» GOAL OF THE EXERCISE:
Reproduce exactly, with no other output, every line of the data below from the line containing "nand (d2, x5, x7);" to the end, inclusive.

-------- ENTRIES SUPPLIED --------

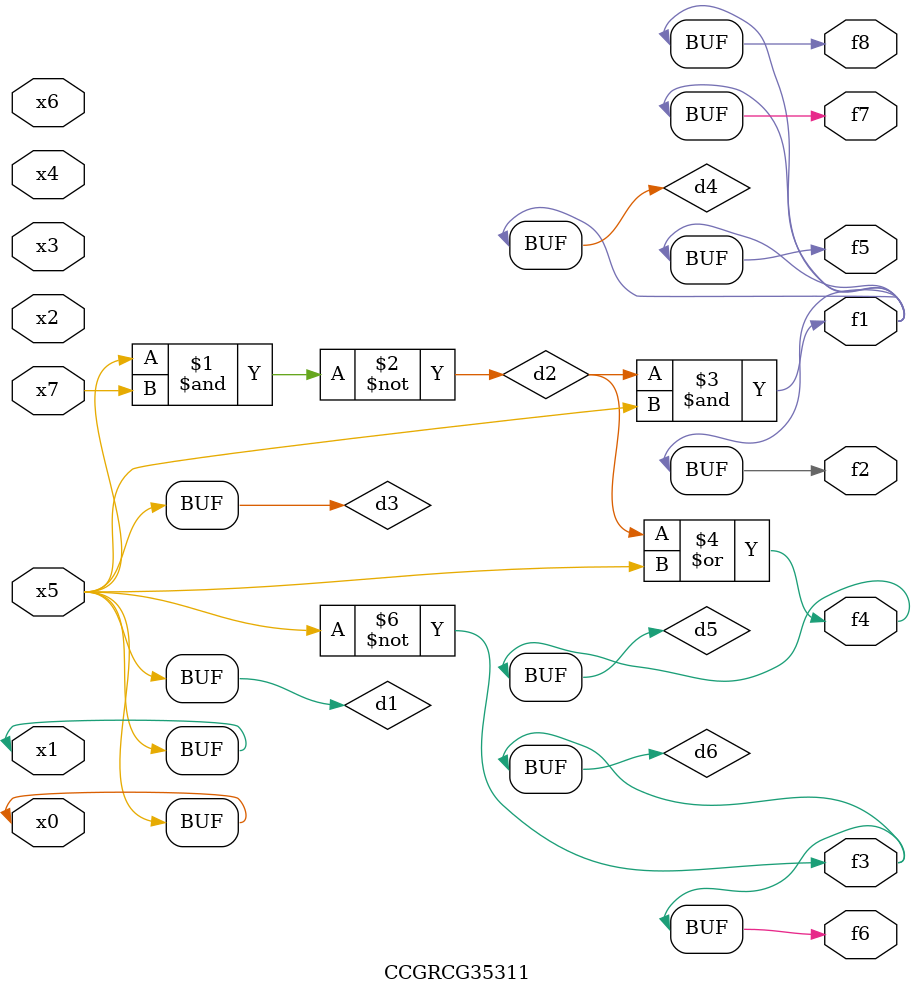
<source format=v>
module CCGRCG35311(
	input x0, x1, x2, x3, x4, x5, x6, x7,
	output f1, f2, f3, f4, f5, f6, f7, f8
);

	wire d1, d2, d3, d4, d5, d6;

	buf (d1, x0, x5);
	nand (d2, x5, x7);
	buf (d3, x0, x1);
	and (d4, d2, d3);
	or (d5, d2, d3);
	nor (d6, d1, d3);
	assign f1 = d4;
	assign f2 = d4;
	assign f3 = d6;
	assign f4 = d5;
	assign f5 = d4;
	assign f6 = d6;
	assign f7 = d4;
	assign f8 = d4;
endmodule

</source>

--------

» OUTPUT:
	nand (d2, x5, x7);
	buf (d3, x0, x1);
	and (d4, d2, d3);
	or (d5, d2, d3);
	nor (d6, d1, d3);
	assign f1 = d4;
	assign f2 = d4;
	assign f3 = d6;
	assign f4 = d5;
	assign f5 = d4;
	assign f6 = d6;
	assign f7 = d4;
	assign f8 = d4;
endmodule

</source>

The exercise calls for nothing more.